Don Cornelius’ Death Overshadowed?

Many were rocked when news hit about Don Cornelius’ passing, especially due to the manner of death. He was only seventy-five years old. To me, that’s like quitting a race when you’re almost at the finish line. But the issue here is not about how he died or the reasons that may surround it, it is the lack of press he received.

I’ll be honest, I get most of my news from AOL (and then I might tune in to channel 7 news), because that’s my primary email provider. When I first saw the news about Cornelius, I saw that his picture was on a side panel. As the hours passed, he stayed on the side. My first thought was, “Oh, it must’ve just happened, or it was from one source. It’ll probably make the headlines in a minute.” And did it? No. You know what did? A singer’s sister overdosed. I had to look her up to see who she was (and who her “famous” brother was) because she’s not even famous! How did Cornelius end up as a side story to this? Reports of her death circulated for days, while Cornelius’s post vanished from the side the next day.

Another recent loss that affected the Hip Hop community was the shocking death of Heavy D, another story that didn’t reach circulation on AOL. This was another side story. I had to dig to find that he did a radio interview that morning, his performance on the BET Hip Hop awards show was his first in fifteen years (which he was very nervous for), and he was recently in London performing a tribute to Michael Jackson.

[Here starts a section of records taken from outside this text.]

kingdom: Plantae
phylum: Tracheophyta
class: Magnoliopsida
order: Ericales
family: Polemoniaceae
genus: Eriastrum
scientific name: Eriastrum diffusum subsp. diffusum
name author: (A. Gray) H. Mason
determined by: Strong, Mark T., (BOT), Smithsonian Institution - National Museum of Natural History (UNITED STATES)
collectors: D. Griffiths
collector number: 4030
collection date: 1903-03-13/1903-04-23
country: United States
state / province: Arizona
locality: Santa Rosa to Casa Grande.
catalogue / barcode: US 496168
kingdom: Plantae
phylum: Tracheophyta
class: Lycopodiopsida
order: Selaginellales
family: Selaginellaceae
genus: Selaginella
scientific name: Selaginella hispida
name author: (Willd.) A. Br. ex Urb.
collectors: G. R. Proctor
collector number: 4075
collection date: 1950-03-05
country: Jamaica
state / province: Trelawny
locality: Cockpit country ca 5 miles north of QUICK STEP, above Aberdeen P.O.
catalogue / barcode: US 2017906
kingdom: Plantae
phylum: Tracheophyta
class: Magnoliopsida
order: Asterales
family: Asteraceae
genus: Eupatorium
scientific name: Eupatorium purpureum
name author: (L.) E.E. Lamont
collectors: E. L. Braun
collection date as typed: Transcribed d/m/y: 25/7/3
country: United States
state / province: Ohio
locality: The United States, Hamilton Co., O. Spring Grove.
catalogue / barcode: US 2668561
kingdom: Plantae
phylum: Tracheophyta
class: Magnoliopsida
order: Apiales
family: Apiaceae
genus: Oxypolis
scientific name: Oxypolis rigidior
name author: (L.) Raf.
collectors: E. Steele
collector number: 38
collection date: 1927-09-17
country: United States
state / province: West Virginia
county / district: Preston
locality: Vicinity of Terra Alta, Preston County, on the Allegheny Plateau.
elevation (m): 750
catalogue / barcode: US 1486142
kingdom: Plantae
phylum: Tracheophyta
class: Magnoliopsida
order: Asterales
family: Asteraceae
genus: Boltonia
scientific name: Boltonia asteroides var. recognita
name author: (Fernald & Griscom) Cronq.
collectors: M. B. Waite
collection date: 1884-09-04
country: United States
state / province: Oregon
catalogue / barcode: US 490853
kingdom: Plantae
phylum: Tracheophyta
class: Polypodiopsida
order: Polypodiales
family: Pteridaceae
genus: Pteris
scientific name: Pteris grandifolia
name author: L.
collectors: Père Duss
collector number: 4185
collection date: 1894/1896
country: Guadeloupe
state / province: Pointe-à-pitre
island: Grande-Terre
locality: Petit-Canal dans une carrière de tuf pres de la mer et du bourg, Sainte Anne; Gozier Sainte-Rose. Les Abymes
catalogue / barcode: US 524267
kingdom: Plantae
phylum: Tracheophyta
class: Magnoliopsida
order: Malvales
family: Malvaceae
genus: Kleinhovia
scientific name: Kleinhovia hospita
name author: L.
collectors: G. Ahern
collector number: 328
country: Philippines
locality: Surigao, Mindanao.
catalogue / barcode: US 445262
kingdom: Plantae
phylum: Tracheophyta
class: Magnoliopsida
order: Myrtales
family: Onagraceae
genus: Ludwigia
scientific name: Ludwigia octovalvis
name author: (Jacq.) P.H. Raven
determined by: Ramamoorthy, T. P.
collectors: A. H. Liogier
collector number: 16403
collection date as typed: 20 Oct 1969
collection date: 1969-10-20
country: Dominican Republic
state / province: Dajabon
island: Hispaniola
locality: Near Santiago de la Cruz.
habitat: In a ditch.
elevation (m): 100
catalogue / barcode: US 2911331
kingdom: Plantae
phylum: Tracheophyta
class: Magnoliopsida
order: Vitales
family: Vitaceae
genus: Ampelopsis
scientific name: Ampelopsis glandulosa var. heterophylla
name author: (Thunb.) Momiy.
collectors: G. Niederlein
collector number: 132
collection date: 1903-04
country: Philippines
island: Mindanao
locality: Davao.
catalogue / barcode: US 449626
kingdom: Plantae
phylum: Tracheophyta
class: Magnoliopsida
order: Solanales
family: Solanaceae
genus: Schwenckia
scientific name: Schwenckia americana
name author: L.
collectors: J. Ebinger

The night of Cornelius’ passing, I did some research on him too; his life, family, achievements, everything. I know that he was the creator of Soul Train, but what else is his claim to fame?

  • Cornelius started out in the insurance business in the 1950’s.
  • He jumped into broadcasting in 1966 and began his career as a sub DJ, then a sports anchor. Soul Train originated as a local show on WCIU-TV in Chicago in the mid-1960s. Once it reached television, Cornelius was the host from 1971-1993, which widened exposure to black musicians, as well as created opportunities for talented dancers that would presage subsequent television dance programs. Soul Train premiered on August 17th, 1970 and was syndicated in 1971.
  • He had a small number of film roles, most notably as record producer Moe Fuzz in 1988’s Tapeheads.In 1987,
  • Cornelius started the Soul Train Music Awards and the Lady Soul Awards in 1995.

So the moral of the story is… people who have changed history and brought goodness (and entertainment) into people’s lives deserve a lot more than a brief mention of their death.

R.I.P. Don Cornelius         R.I.P. Dwight “Heavy D” Myers


6 thoughts on “Don Cornelius’ Death Overshadowed?

  1. We lost two very important and positive figures in the black community, Don Cornelius also helped launch the careers of many of the most famous black entertainers in the world and most definitely deserves more than just a side note on the AOL home page…. R.I.P. Don Cornelius…R.I.P. Dwight “Heavy D” Myers.